START DATA SHOWN

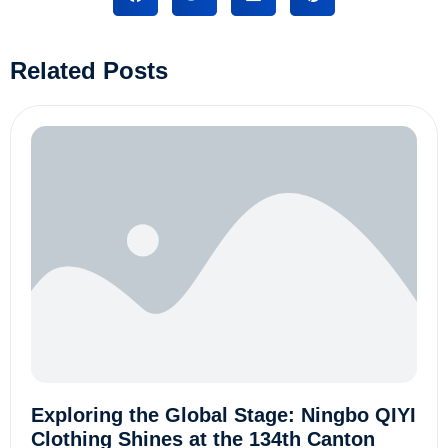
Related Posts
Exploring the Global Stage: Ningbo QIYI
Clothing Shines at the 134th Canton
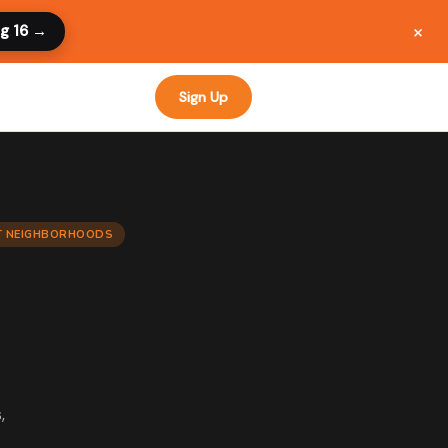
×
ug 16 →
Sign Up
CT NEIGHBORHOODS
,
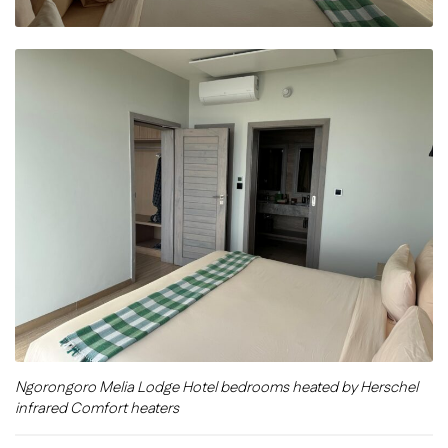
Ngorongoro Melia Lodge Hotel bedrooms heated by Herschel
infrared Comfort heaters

END DATA SHOWN

TASK ITEM
Please reproduce every line of text from the records above word for word, leaving the pictures out of your answer.

ANSWER SECTION
Related Posts
Exploring the Global Stage: Ningbo QIYI
Clothing Shines at the 134th Canton
×
ug 16 →
Sign Up
CT NEIGHBORHOODS
,
Ngorongoro Melia Lodge Hotel bedrooms heated by Herschel
infrared Comfort heaters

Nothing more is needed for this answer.